* Data
********************
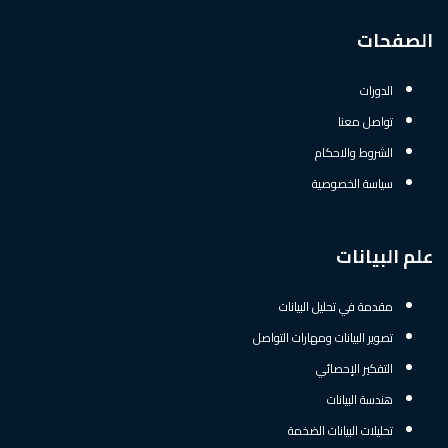
الصفحات
الدورات
تواصل معنا
الشروط والاحكام
سياسة الخصوصية
علم البيانات
مقدمة في تحليل البيانات
تصوير البيانات ومهارات التواصل
التفكير الإحصائي
هندسة البيانات
تحليلات البيانات الضخمة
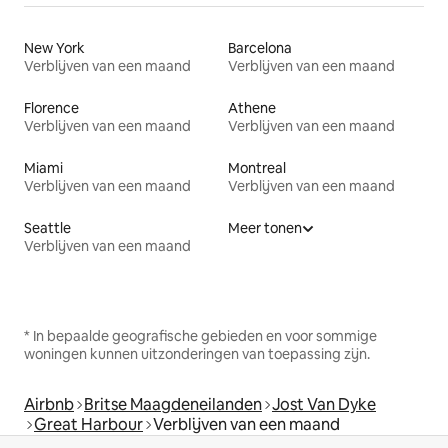
New York
Barcelona
Verblijven van een maand
Verblijven van een maand
Florence
Athene
Verblijven van een maand
Verblijven van een maand
Miami
Montreal
Verblijven van een maand
Verblijven van een maand
Seattle
Meer tonen
Verblijven van een maand
* In bepaalde geografische gebieden en voor sommige
woningen kunnen uitzonderingen van toepassing zijn.
Airbnb
Britse Maagdeneilanden
Jost Van Dyke
Great Harbour
Verblijven van een maand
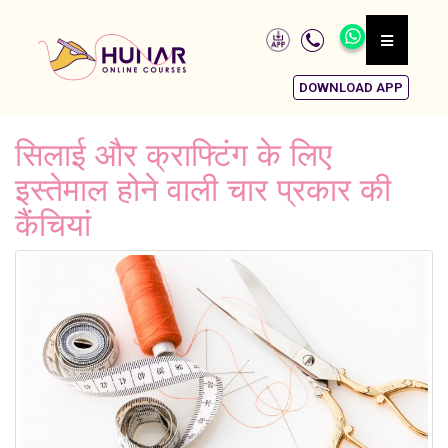
DOWNLOAD APP
सिलाई और क्राफ्टिंग के लिए
इस्तेमाल होने वाली चार प्रकार की
कैंचियां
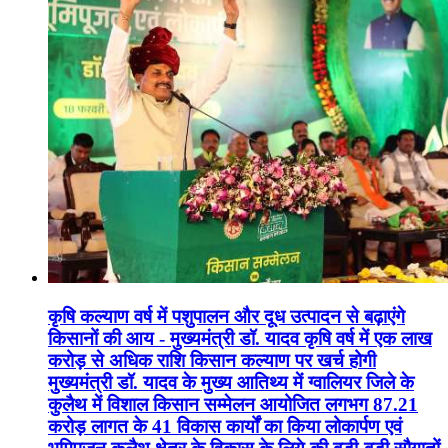
कृषि कल्याण वर्ष में पशुपालन और दूध उत्पादन से बढ़ाएंगे
किसानों की आय - मुख्यमंत्री डॉ. यादव कृषि वर्ष में एक लाख
करोड़ से अधिक राशि किसान कल्याण पर खर्च होगी
मुख्यमंत्री डॉ. यादव के मुख्य आतिथ्य में ग्वालियर जिले के
कुलैथ में विशाल किसान सम्मेलन आयोजित लगभग 87.21
करोड़ लागत के 41 विकास कार्यों का किया लोकार्पण एवं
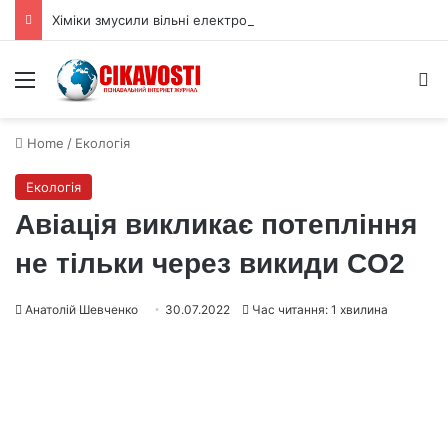
Хіміки змусили вільні електрони обійти давнє правило реакцій
Menu
S
Home
/
Екологія
Екологія
Авіація викликає потепління
не тільки через викиди CO2
Анатолій Шевченко
30.07.2022
Час читання: 1 хвилина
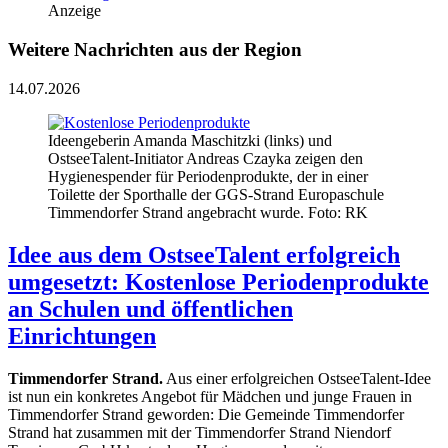
Anzeige
Weitere Nachrichten aus der Region
14.07.2026
Ideengeberin Amanda Maschitzki (links) und
OstseeTalent-Initiator Andreas Czayka zeigen den
Hygienespender für Periodenprodukte, der in einer
Toilette der Sporthalle der GGS-Strand Europaschule
Timmendorfer Strand angebracht wurde. Foto: RK
Idee aus dem OstseeTalent erfolgreich
umgesetzt: Kostenlose Periodenprodukte
an Schulen und öffentlichen
Einrichtungen
Timmendorfer Strand.
Aus einer erfolgreichen OstseeTalent-Idee
ist nun ein konkretes Angebot für Mädchen und junge Frauen in
Timmendorfer Strand geworden: Die Gemeinde Timmendorfer
Strand hat zusammen mit der Timmendorfer Strand Niendorf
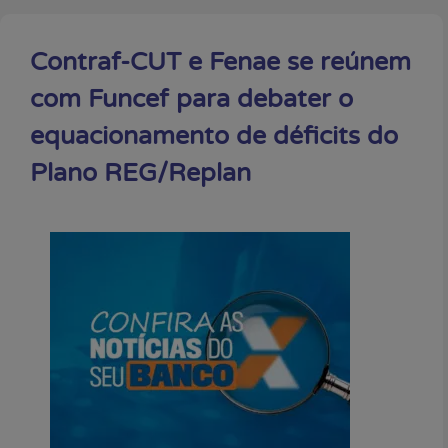
Contraf-CUT e Fenae se reúnem
com Funcef para debater o
equacionamento de déficits do
Plano REG/Replan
********************
* Work instruction
Retype the lines of the records from the one containing "Хіміки змусили вільні" through the one containing "Час читання: 1 хвилина", with both of those lines included and every character unchanged.

* Solved exercise
Хіміки змусили вільні електрони обійти давнє правило реакцій
Menu
S
Home
/
Екологія
Екологія
Авіація викликає потепління
не тільки через викиди CO2
Анатолій Шевченко
30.07.2022
Час читання: 1 хвилина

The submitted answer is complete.